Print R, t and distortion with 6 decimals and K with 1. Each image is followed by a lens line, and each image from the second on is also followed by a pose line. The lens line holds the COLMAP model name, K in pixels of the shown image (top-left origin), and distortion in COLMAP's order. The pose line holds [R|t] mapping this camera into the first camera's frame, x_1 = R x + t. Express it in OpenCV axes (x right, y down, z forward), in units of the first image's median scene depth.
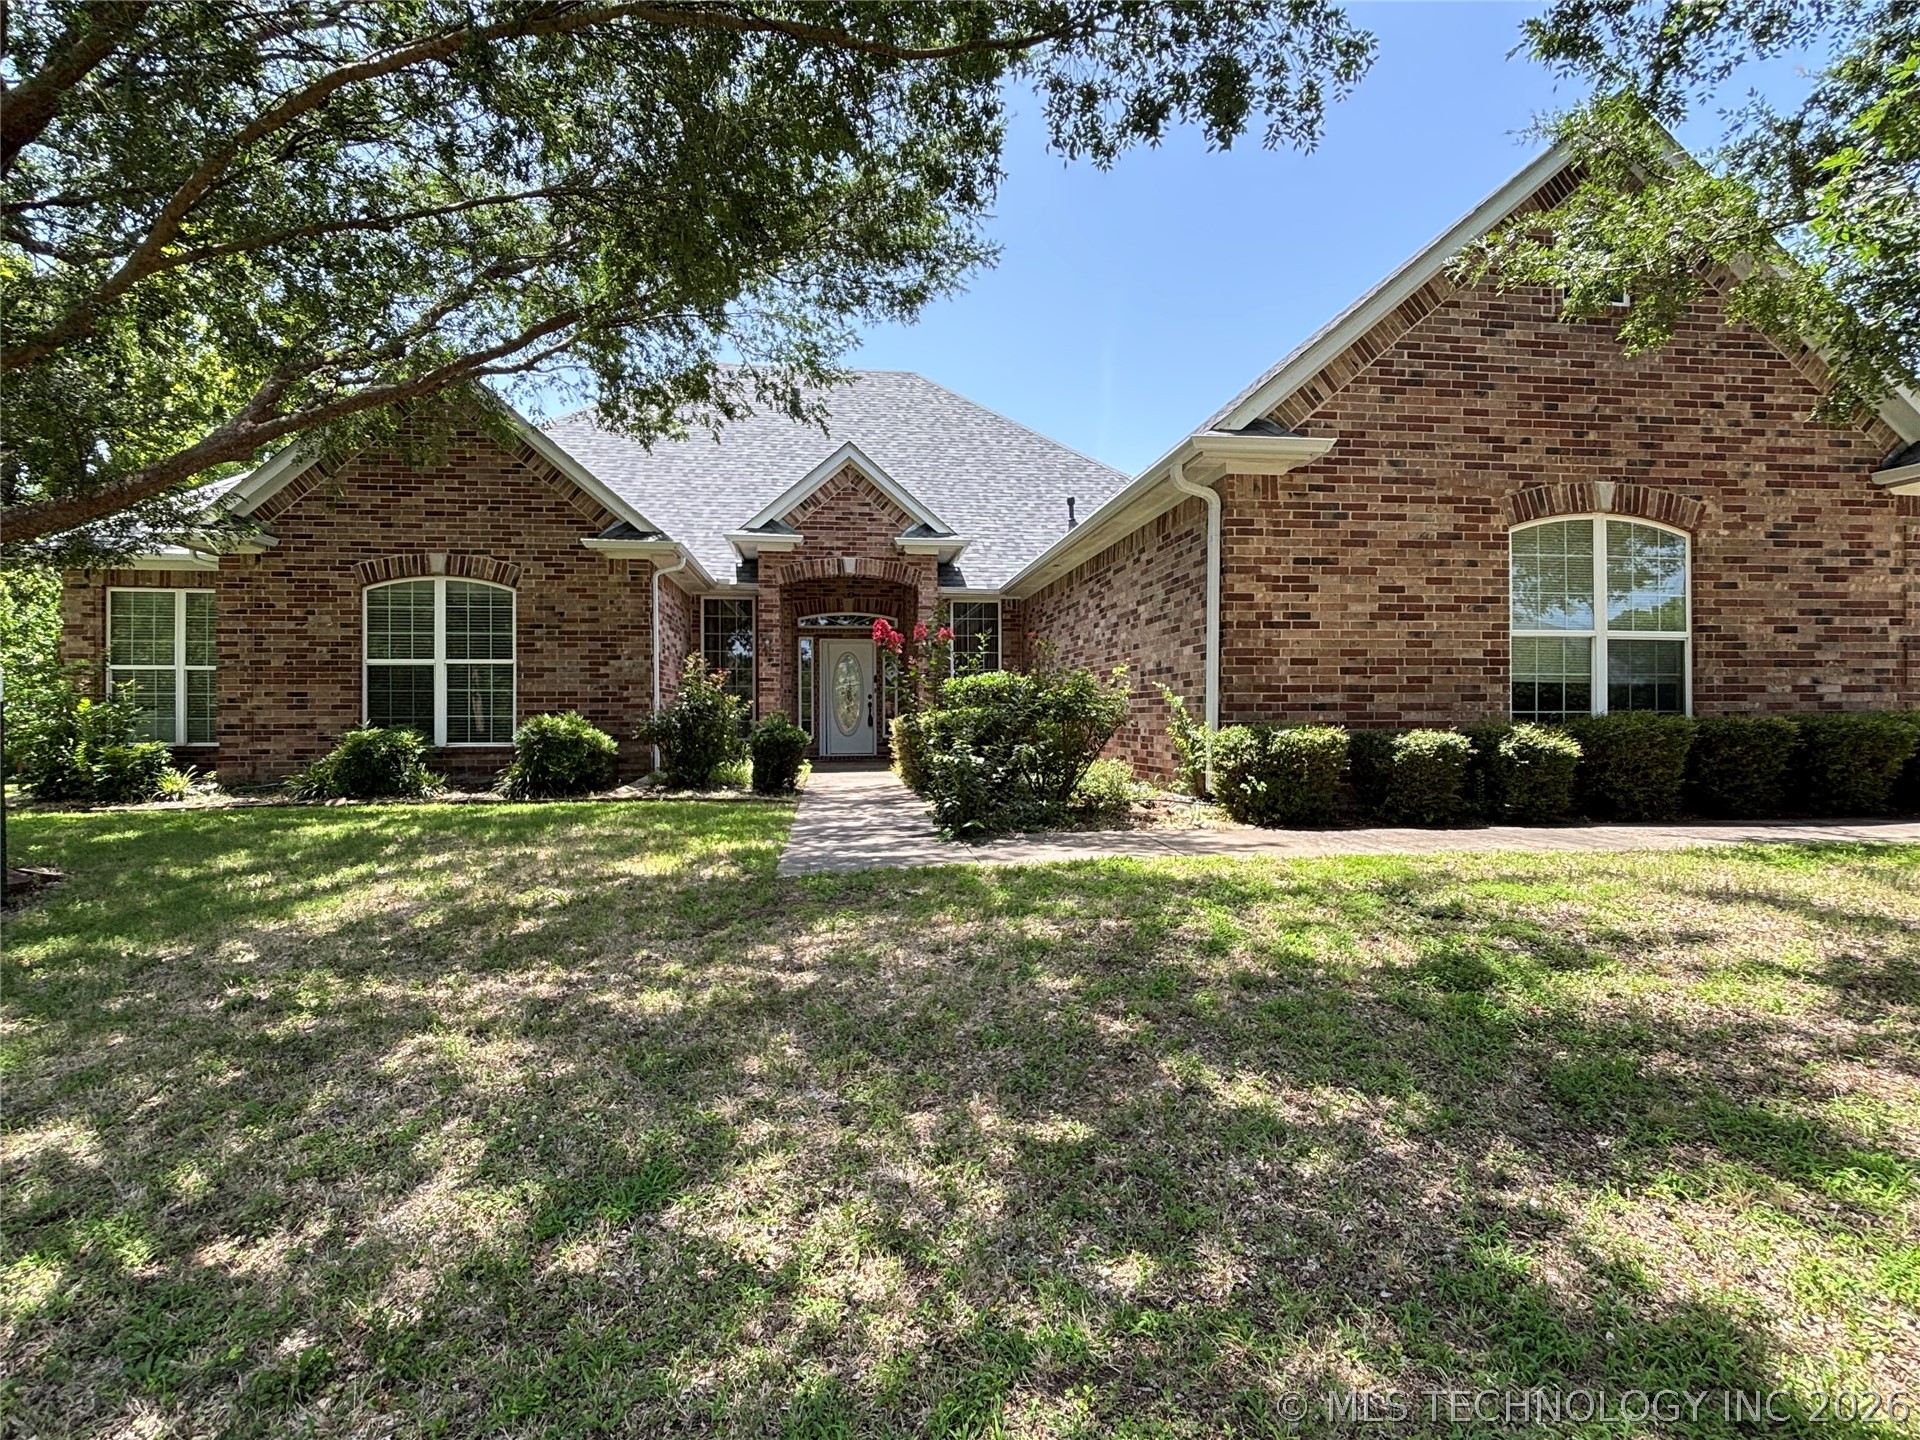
lens RADIAL K [[956.9, 0, 955.4], [0, 956.9, 718.2], [0, 0, 1]] dist [0.003158, -0.001159]
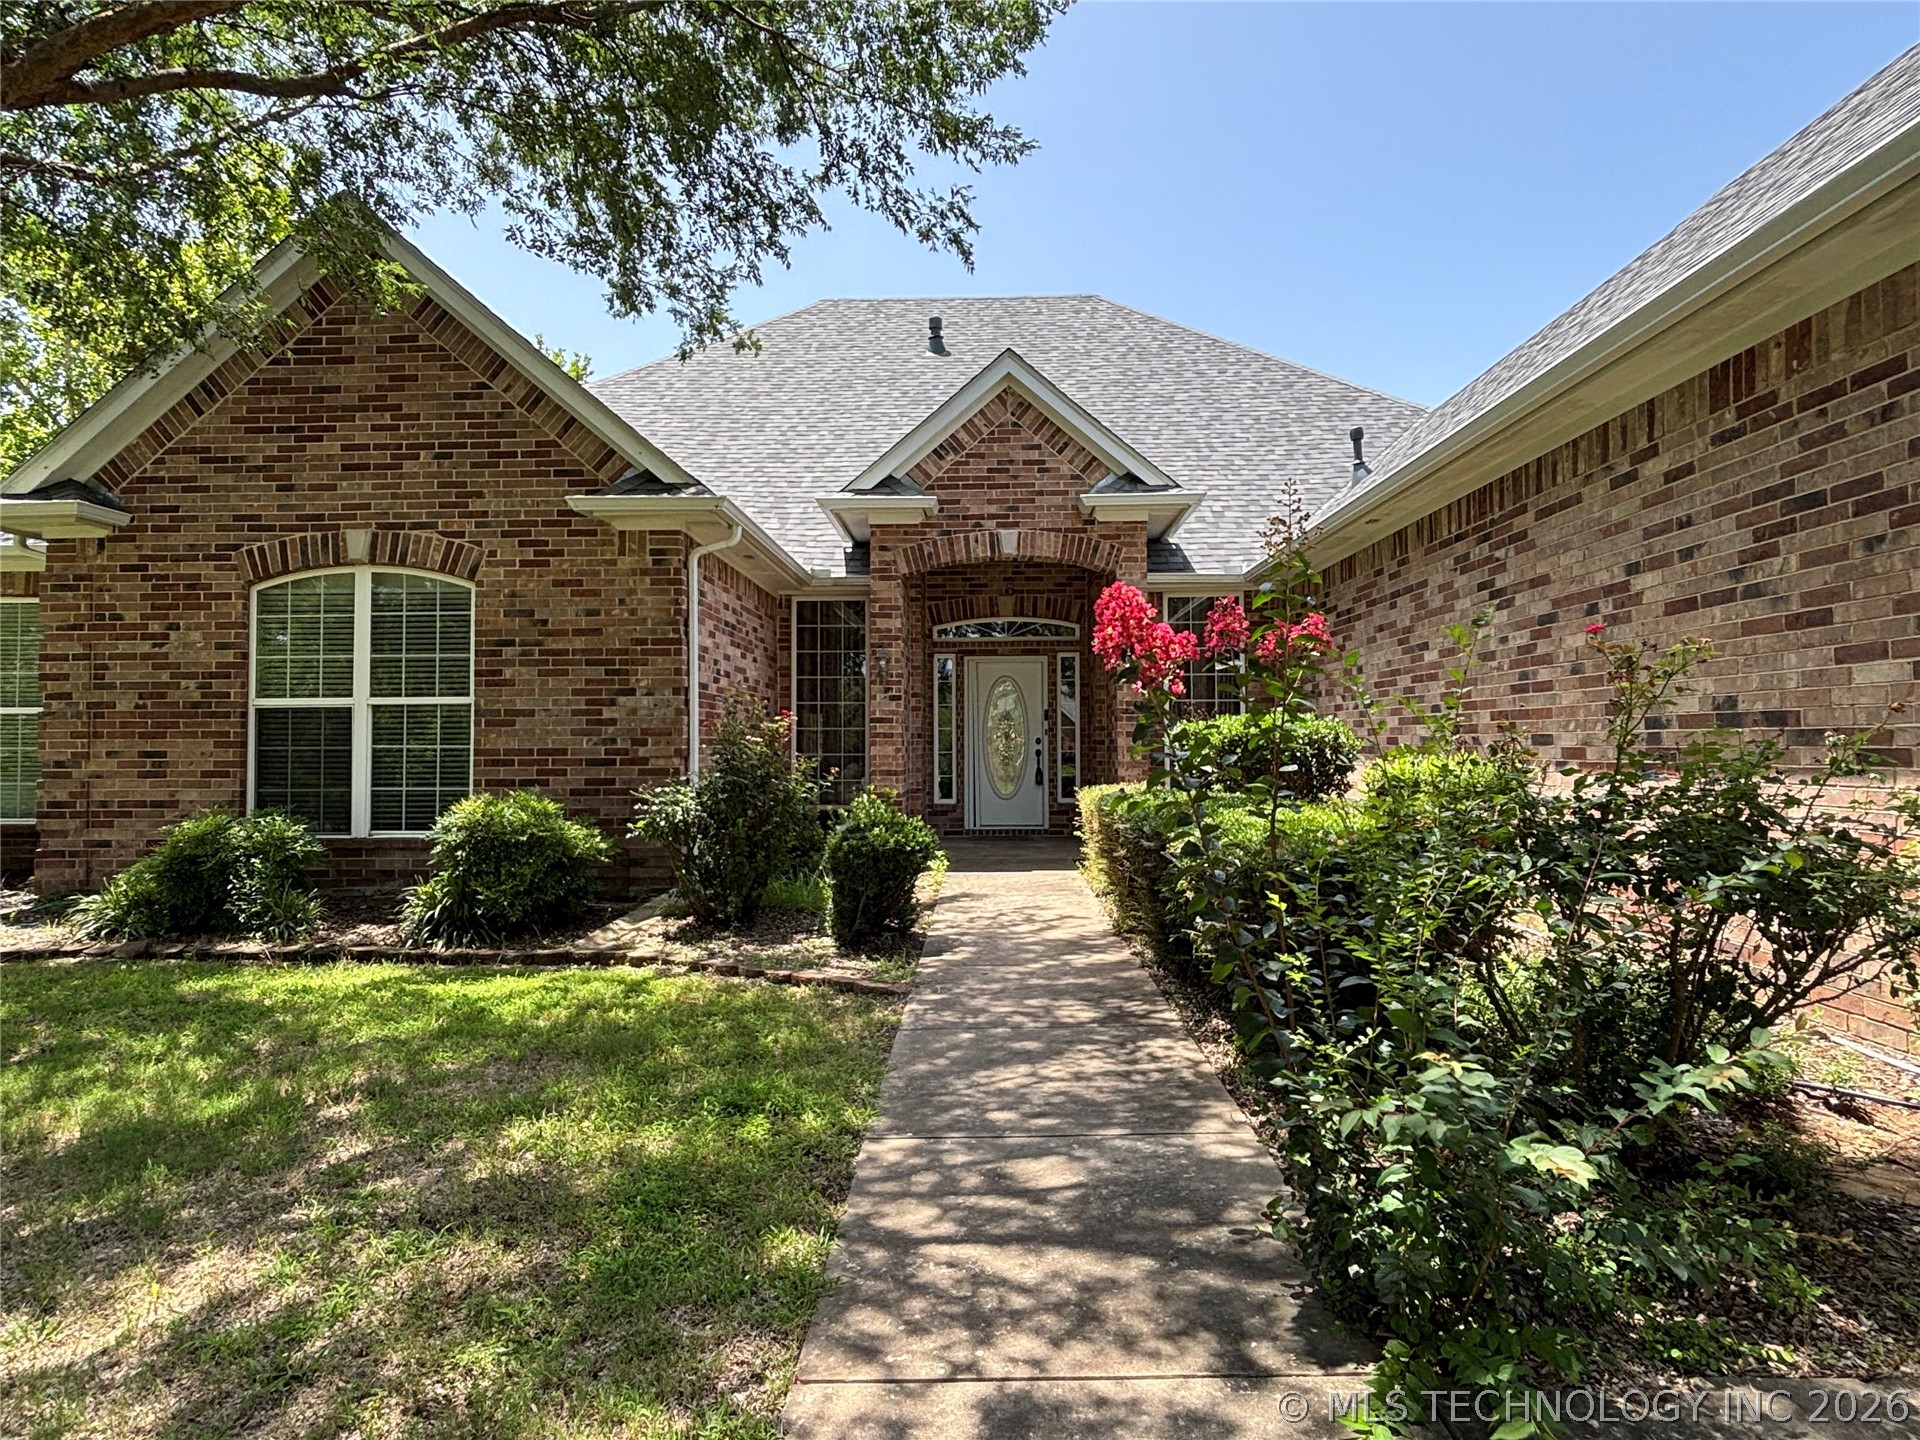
lens RADIAL K [[1034.9, 0, 960.1], [0, 1034.9, 722.6], [0, 0, 1]] dist [0.004751, -0.003556]
pose [[0.987881, -0.004147, -0.155156, -0.046285], [0.001109, 0.999806, -0.019666, -0.032217], [0.155207, 0.019256, 0.987694, 0.401076]]
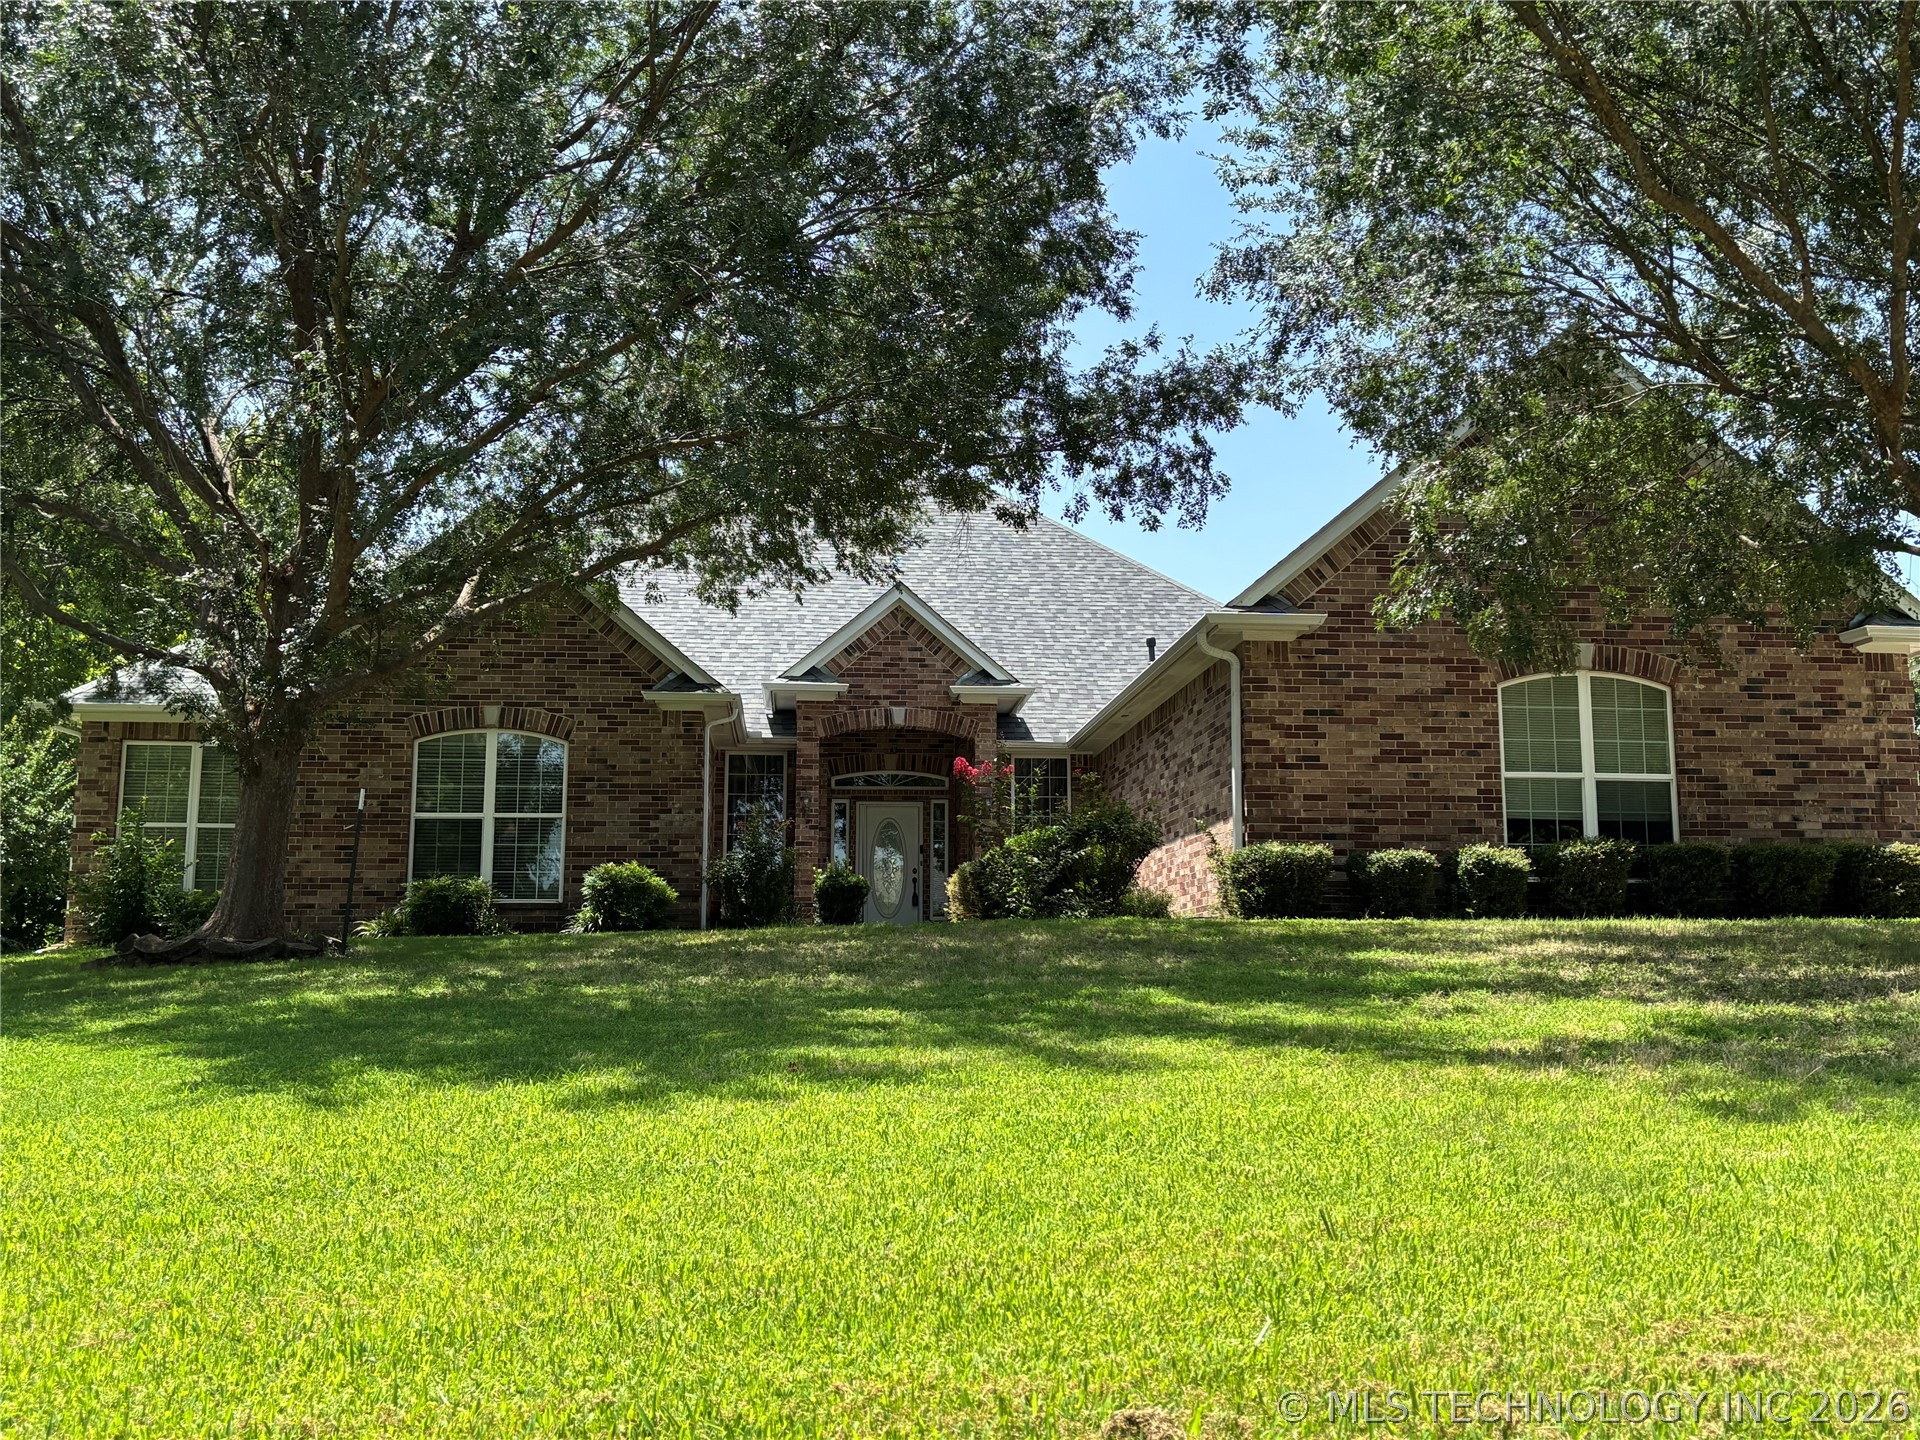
lens RADIAL K [[1804.4, 0, 968.3], [0, 1804.4, 721.5], [0, 0, 1]] dist [0.112560, 0.000000]
pose [[0.999630, -0.002082, -0.027112, 0.000212], [-0.002101, 0.988171, -0.153344, 0.133189], [0.027110, 0.153344, 0.987801, -0.852321]]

══════════

### TASK TO COMPLETE
Output the material word for word, and keep the pictures out.

### SOLUTION BELOW
Print R, t and distortion with 6 decimals and K with 1. Each image is followed by a lens line, and each image from the second on is also followed by a pose line. The lens line holds the COLMAP model name, K in pixels of the shown image (top-left origin), and distortion in COLMAP's order. The pose line holds [R|t] mapping this camera into the first camera's frame, x_1 = R x + t. Express it in OpenCV axes (x right, y down, z forward), in units of the first image's median scene depth.
lens RADIAL K [[956.9, 0, 955.4], [0, 956.9, 718.2], [0, 0, 1]] dist [0.003158, -0.001159]
lens RADIAL K [[1034.9, 0, 960.1], [0, 1034.9, 722.6], [0, 0, 1]] dist [0.004751, -0.003556]
pose [[0.987881, -0.004147, -0.155156, -0.046285], [0.001109, 0.999806, -0.019666, -0.032217], [0.155207, 0.019256, 0.987694, 0.401076]]
lens RADIAL K [[1804.4, 0, 968.3], [0, 1804.4, 721.5], [0, 0, 1]] dist [0.112560, 0.000000]
pose [[0.999630, -0.002082, -0.027112, 0.000212], [-0.002101, 0.988171, -0.153344, 0.133189], [0.027110, 0.153344, 0.987801, -0.852321]]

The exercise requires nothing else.